20 fevereiro 2008

FIDEL

Daniel Thame

“A meus caros compatriotas, que me deram a imensa honra de me eleger, recentemente, como membro do Parlamento comunico que não desejarei nem aceitarei - repito - não desejarei nem aceitarei o cargo de Presidente do Conselho de Estado e Comandante Chefe”.

Foi com essas palavras que Fidel Castro Ruiz, um dos mais fascinantes personagens do século passado, encerrou oficialmente o seu ciclo de poder após cinco décadas no comando de Cuba, uma até então insignificante ilha do Caribe, inserida no mapa mundi por conta de uma revolução de antologia e das nuances da Guerra Fria, que punha frente a frente as duas mais poderosas e bem armadas potências do planeta: os Estados Unidos e a hoje esfacelada União Soviética.

Fidel Castro, que a partir de Sierra Maestra obteve uma improvável e por isso mesmo extraordinária vitória sobre o sangrento e corrupto ditador Fulgêncio Batista, soube capitalizar como poucos as tensões EUA-URSS, garantindo a sobrevivência de um regime comunista instalado praticamente nas costas da Flórida.

Cuba desempenhou o papel do Davi que desafia o Golias e, se não chega a derrotá-lo também não é vencida por ele. Não é pouca coisa diante do poderio deste Davi. Foram inúmeras as tentativas de eliminar Fidel e de derrubar o regime, envolvendo desde a CIA golpista até a Máfia bandida.

Todas elas fracassaram.

Fidel Castro, aos 81 anos de idade, abatido por uma doença que o afastou em 2006 do comando do Governo Cubano (função transferida a seu irmão Raul) deixa o poder voluntariamente, por absoluta incapacidade física e mental para liderar um país que, após a queda do Muro de Berlim e o fim do comunismo no Leste Europeu, enfrenta terríveis privações e mal consegue manter as conquistas que são pilares do regime, como a saúde e a educação.

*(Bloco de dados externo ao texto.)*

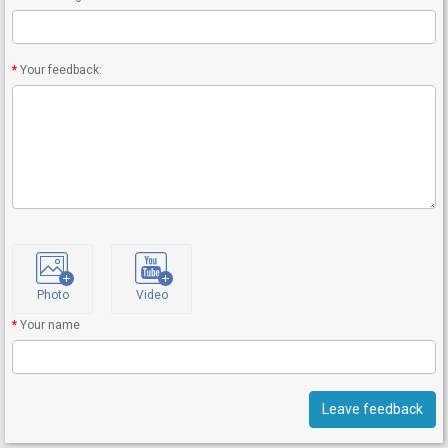
Your feedback:
Photo
Video
Your name
Leave feedback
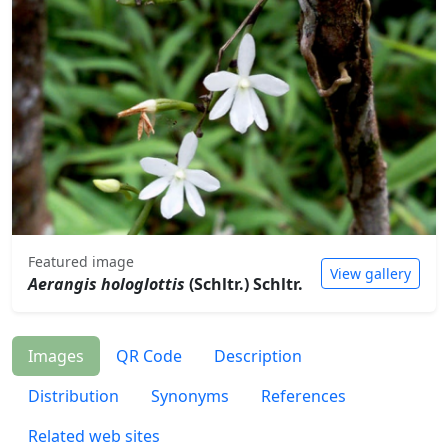
Featured image
View gallery
Aerangis hologlottis
(Schltr.) Schltr.
Images
QR Code
Description
Distribution
Synonyms
References
Related web sites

Sem os dólares dos soviéticos, Cuba teve que se virar sozinha. Abriu (ou melhor, escancarou) as portas para o turismo, estabeleceu parcerias com investidores estrangeiros e fez vista grossa para a enxurrada de dólares enviada pelos furibundos cubanos de Miami, que não fazem outra coisa a não ser tramar a queda de Fidel.

Não houve queda, nem ruptura, apenas uma retirada estratégica. Fidel sai do poder, mas obviamente não sai de cena. Não será apenas uma figura decorativa num regime desfigurado.
Como ele mesmo disse na carta-renúncia, “o adversário a ser derrotado é muito forte. Não me despeço de vocês. Desejo apenas combater como um soldado das idéias”.

O soldado das idéias um dia foi o soldado das armas, o comandante, o chefe, o libertador e -por mais que se admire a epopéia de Sierra Maestra- o ditador que suprimiu as liberdades individuais em Cuba, sob o pretenso argumento de um governo popular e igualitário.
Fidel Castro, multifacetado, deus e diabo, redentor e opressor, gênio da estratégia e farsante embalado por um discurso messiânico.

A História, com o distanciamento necessário, um dia julgará a verdadeira dimensão do homem que atravessou a metade do século XX como protagonista e que encontrou seu ocaso num milênio que assiste aquilo que pode ser o início da decadência do Império que ele tanto combateu.
Fidel agoniza no momento em que o paraíso, farol e bezerro de ouro do capitalismo, os EUA, exibem pés-de-barro.

Talvez essa coincidência ensine que no mundo de hoje não há espaço para um homem centralizador como Fidel Castro.E nem para uma Nação, que a custa do poderio econômico/bélico subjuga todas as demais.

Fidel caminha para a penumbra, enquanto o Golias cambaleia, embora o alquebrado Davi caribenho não tenha nada a ver com isso.

É apenas (mais uma) trapaça do destino.